## ACTION ITEM
Starting at the top line and ending at the last, restate the records exactly.

──────────────────────────────

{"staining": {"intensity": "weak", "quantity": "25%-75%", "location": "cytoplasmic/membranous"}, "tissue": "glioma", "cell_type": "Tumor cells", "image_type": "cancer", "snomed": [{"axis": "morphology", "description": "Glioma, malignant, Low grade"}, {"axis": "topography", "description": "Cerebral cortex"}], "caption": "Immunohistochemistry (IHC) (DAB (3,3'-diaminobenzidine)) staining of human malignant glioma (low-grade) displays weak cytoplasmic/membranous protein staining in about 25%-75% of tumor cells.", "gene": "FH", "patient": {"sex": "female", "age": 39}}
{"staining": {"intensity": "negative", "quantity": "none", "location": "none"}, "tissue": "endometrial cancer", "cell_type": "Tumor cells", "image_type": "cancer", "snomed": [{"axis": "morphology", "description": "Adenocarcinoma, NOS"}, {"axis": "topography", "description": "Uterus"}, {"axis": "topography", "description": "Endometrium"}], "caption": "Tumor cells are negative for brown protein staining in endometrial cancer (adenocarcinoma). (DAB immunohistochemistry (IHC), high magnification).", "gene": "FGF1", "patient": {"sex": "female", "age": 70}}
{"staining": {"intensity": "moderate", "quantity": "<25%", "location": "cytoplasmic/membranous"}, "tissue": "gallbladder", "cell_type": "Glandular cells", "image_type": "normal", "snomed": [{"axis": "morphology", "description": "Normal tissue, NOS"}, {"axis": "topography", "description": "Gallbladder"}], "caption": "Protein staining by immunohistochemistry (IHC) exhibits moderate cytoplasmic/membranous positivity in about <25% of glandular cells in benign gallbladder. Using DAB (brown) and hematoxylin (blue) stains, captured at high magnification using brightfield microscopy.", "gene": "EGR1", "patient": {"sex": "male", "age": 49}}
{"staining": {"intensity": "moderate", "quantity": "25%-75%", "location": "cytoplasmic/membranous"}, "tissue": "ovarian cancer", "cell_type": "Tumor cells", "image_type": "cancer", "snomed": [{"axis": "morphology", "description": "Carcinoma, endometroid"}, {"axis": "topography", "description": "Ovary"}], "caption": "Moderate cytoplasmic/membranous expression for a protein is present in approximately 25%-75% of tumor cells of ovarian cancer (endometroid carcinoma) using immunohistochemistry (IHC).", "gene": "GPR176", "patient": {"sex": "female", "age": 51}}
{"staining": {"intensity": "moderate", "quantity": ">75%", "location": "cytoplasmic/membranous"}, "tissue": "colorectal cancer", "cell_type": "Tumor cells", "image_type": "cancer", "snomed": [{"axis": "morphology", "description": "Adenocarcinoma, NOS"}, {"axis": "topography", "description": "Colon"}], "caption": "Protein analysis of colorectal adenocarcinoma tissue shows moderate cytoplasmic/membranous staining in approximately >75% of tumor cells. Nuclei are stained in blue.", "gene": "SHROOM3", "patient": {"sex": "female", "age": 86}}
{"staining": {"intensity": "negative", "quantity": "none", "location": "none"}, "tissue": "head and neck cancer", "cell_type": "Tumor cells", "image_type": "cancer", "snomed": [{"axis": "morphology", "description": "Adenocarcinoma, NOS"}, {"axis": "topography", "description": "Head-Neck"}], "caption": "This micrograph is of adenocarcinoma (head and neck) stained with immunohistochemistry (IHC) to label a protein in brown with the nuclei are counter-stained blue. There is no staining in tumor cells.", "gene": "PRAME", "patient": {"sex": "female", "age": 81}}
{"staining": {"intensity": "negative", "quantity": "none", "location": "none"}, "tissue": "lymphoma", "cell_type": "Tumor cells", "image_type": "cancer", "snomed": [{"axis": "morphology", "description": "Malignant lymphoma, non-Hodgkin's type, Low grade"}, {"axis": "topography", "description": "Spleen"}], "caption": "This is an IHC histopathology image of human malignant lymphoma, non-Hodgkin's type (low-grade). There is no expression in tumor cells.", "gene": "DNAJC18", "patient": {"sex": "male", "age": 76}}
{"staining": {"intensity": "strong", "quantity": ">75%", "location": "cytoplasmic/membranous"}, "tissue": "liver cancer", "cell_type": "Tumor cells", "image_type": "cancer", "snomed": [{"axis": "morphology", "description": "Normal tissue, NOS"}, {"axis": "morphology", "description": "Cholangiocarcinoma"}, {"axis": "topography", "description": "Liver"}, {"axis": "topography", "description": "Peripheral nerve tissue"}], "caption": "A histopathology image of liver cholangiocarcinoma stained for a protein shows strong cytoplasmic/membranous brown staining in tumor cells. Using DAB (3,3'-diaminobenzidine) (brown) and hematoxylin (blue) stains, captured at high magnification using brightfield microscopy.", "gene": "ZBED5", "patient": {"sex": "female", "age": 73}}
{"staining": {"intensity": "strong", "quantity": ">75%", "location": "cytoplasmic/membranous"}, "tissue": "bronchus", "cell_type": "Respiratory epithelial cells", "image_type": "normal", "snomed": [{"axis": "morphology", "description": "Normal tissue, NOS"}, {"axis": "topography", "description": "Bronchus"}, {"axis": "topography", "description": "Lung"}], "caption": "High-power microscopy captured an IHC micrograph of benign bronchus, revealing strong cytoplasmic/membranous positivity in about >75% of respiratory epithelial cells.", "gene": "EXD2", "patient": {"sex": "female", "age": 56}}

──────────────────────────────

## REPLY TO THE TASK
{"staining": {"intensity": "weak", "quantity": "25%-75%", "location": "cytoplasmic/membranous"}, "tissue": "glioma", "cell_type": "Tumor cells", "image_type": "cancer", "snomed": [{"axis": "morphology", "description": "Glioma, malignant, Low grade"}, {"axis": "topography", "description": "Cerebral cortex"}], "caption": "Immunohistochemistry (IHC) (DAB (3,3'-diaminobenzidine)) staining of human malignant glioma (low-grade) displays weak cytoplasmic/membranous protein staining in about 25%-75% of tumor cells.", "gene": "FH", "patient": {"sex": "female", "age": 39}}
{"staining": {"intensity": "negative", "quantity": "none", "location": "none"}, "tissue": "endometrial cancer", "cell_type": "Tumor cells", "image_type": "cancer", "snomed": [{"axis": "morphology", "description": "Adenocarcinoma, NOS"}, {"axis": "topography", "description": "Uterus"}, {"axis": "topography", "description": "Endometrium"}], "caption": "Tumor cells are negative for brown protein staining in endometrial cancer (adenocarcinoma). (DAB immunohistochemistry (IHC), high magnification).", "gene": "FGF1", "patient": {"sex": "female", "age": 70}}
{"staining": {"intensity": "moderate", "quantity": "<25%", "location": "cytoplasmic/membranous"}, "tissue": "gallbladder", "cell_type": "Glandular cells", "image_type": "normal", "snomed": [{"axis": "morphology", "description": "Normal tissue, NOS"}, {"axis": "topography", "description": "Gallbladder"}], "caption": "Protein staining by immunohistochemistry (IHC) exhibits moderate cytoplasmic/membranous positivity in about <25% of glandular cells in benign gallbladder. Using DAB (brown) and hematoxylin (blue) stains, captured at high magnification using brightfield microscopy.", "gene": "EGR1", "patient": {"sex": "male", "age": 49}}
{"staining": {"intensity": "moderate", "quantity": "25%-75%", "location": "cytoplasmic/membranous"}, "tissue": "ovarian cancer", "cell_type": "Tumor cells", "image_type": "cancer", "snomed": [{"axis": "morphology", "description": "Carcinoma, endometroid"}, {"axis": "topography", "description": "Ovary"}], "caption": "Moderate cytoplasmic/membranous expression for a protein is present in approximately 25%-75% of tumor cells of ovarian cancer (endometroid carcinoma) using immunohistochemistry (IHC).", "gene": "GPR176", "patient": {"sex": "female", "age": 51}}
{"staining": {"intensity": "moderate", "quantity": ">75%", "location": "cytoplasmic/membranous"}, "tissue": "colorectal cancer", "cell_type": "Tumor cells", "image_type": "cancer", "snomed": [{"axis": "morphology", "description": "Adenocarcinoma, NOS"}, {"axis": "topography", "description": "Colon"}], "caption": "Protein analysis of colorectal adenocarcinoma tissue shows moderate cytoplasmic/membranous staining in approximately >75% of tumor cells. Nuclei are stained in blue.", "gene": "SHROOM3", "patient": {"sex": "female", "age": 86}}
{"staining": {"intensity": "negative", "quantity": "none", "location": "none"}, "tissue": "head and neck cancer", "cell_type": "Tumor cells", "image_type": "cancer", "snomed": [{"axis": "morphology", "description": "Adenocarcinoma, NOS"}, {"axis": "topography", "description": "Head-Neck"}], "caption": "This micrograph is of adenocarcinoma (head and neck) stained with immunohistochemistry (IHC) to label a protein in brown with the nuclei are counter-stained blue. There is no staining in tumor cells.", "gene": "PRAME", "patient": {"sex": "female", "age": 81}}
{"staining": {"intensity": "negative", "quantity": "none", "location": "none"}, "tissue": "lymphoma", "cell_type": "Tumor cells", "image_type": "cancer", "snomed": [{"axis": "morphology", "description": "Malignant lymphoma, non-Hodgkin's type, Low grade"}, {"axis": "topography", "description": "Spleen"}], "caption": "This is an IHC histopathology image of human malignant lymphoma, non-Hodgkin's type (low-grade). There is no expression in tumor cells.", "gene": "DNAJC18", "patient": {"sex": "male", "age": 76}}
{"staining": {"intensity": "strong", "quantity": ">75%", "location": "cytoplasmic/membranous"}, "tissue": "liver cancer", "cell_type": "Tumor cells", "image_type": "cancer", "snomed": [{"axis": "morphology", "description": "Normal tissue, NOS"}, {"axis": "morphology", "description": "Cholangiocarcinoma"}, {"axis": "topography", "description": "Liver"}, {"axis": "topography", "description": "Peripheral nerve tissue"}], "caption": "A histopathology image of liver cholangiocarcinoma stained for a protein shows strong cytoplasmic/membranous brown staining in tumor cells. Using DAB (3,3'-diaminobenzidine) (brown) and hematoxylin (blue) stains, captured at high magnification using brightfield microscopy.", "gene": "ZBED5", "patient": {"sex": "female", "age": 73}}
{"staining": {"intensity": "strong", "quantity": ">75%", "location": "cytoplasmic/membranous"}, "tissue": "bronchus", "cell_type": "Respiratory epithelial cells", "image_type": "normal", "snomed": [{"axis": "morphology", "description": "Normal tissue, NOS"}, {"axis": "topography", "description": "Bronchus"}, {"axis": "topography", "description": "Lung"}], "caption": "High-power microscopy captured an IHC micrograph of benign bronchus, revealing strong cytoplasmic/membranous positivity in about >75% of respiratory epithelial cells.", "gene": "EXD2", "patient": {"sex": "female", "age": 56}}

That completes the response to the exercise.